Finora c’erano stati almeno altri due episodi, uno dei quali l’aveva fatto finire in regime di isolamento. A febbraio si era scontrato con un compagno di detenzione, rimediando un occhio nero e una denuncia per sequestro di persona, visto che l’altro lo accusa di averlo rinchiuso in cella contro la sua volontà. Maniero, a sua volta, ha presentato una controquerela raccontando di aver chiesto ripetutamente al detenuto di abbassare il volume della radio ma questo non solo non gli ha dato retta («Faccio quello che voglio», gli avrebbe risposto) ma l’ha pure aggredito. È finita con Felicetto sbattuto in cella di isolamento e il suo «avversario» trasferito a Campobasso.
È forse uno dei momenti più bui della vita di Faccia d’Angelo. «Mi sfottono e non hanno rispetto: dicono che sono vecchio e che, dopo aver evitato il carcere per gli omicidi, mi sono lasciato incastrare da una donna», ha confidato al suo avvocato Luca Broli.

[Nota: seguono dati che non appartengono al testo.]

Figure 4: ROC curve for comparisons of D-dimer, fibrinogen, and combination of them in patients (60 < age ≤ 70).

Sia chiaro: la struttura di massima sicurezza di Voghera è stata la «casa» di pericolosi assassini e mafiosi del calibro del boss Pino Sansone, amico di Totò Riina accusato di voler riorganizzare Cosa Nostra. Insomma, malviventi che non si spaventano facilmente, neppure di fronte al curriculum criminale di Maniero.
La richiesta di essere trasferito altrove, però, nasce soprattutto da altri fattori. La paura di ammalarsi, per cominciare. L’ex capo della Mala del Brenta due mesi fa ha scritto all’Ansa: «Il carcere di Voghera è al limite del collasso, noi siamo senza protezioni e a perenne rischio contagio». Il riferimento, ovviamente, è al coronavirus che proprio in quella prigione ha già ucciso un detenuto. «Dopo le reiterate richieste - ha scritto - ci è ancora vietato, da oltre due mesi, di utilizzare un disinfettante efficiente». Ironia della sorte, tra le note disciplinari inviate al tribunale di Brescia ci sarebbe anche quella che lo accusa di aver spinto alcuni detenuti alla rivolta proprio contro il rischio-contagio.

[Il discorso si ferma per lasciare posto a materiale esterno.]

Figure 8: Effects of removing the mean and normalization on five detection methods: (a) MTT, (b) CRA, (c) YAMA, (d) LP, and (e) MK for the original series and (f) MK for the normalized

Le risse, gli scatti d’ira per le prese in giro, il timore delle malattie. Nell’udienza di martedì ha accusato il giudice di averlo «bullizzato» per il solo fatto d’aver ventilato l’ipotesi di sottoporlo a una perizia psichiatrica dopo aver letto i certificati medici che erano stati consegnati dal suo difensore allo scopo di far comprendere, proprio al magistrato, i motivi che stanno alla base del suo comportamento carcerario. E allora, in fondo, tutto sarebbe riconducibile a un disagio più profondo: «Ho bisogno di aiuto e qui non mi curano», ha confidato al suo legale.
«Da parecchio tempo, ben prima dell’arresto, Maniero sta combattendo contro uno stato di grave fragilità psicologica che pochi anni fa l’ha portato perfino a un ricovero in ospedale», ricorda l’avvocato Broli. «In carcere ha chiesto di incontrare uno specialista, di essere visitato e di avere i farmaci che lo aiutano a controllare il tono dell’umore. Ma finora, mi assicura, non gli è stato concesso nulla. E senza le cure di cui ha bisogno, Maniero sa che rischia di cacciarsi nei guai». Da qui la richiesta di poter lasciare Voghera. «La patologia è certificata - conclude il difensore - e ho consegnato ai magistrati tutta la documentazione medica. Ora, gli resta solo la speranza è di essere trasferito al più presto in una struttura adeguata ad affrontare i problemi di cui soffre».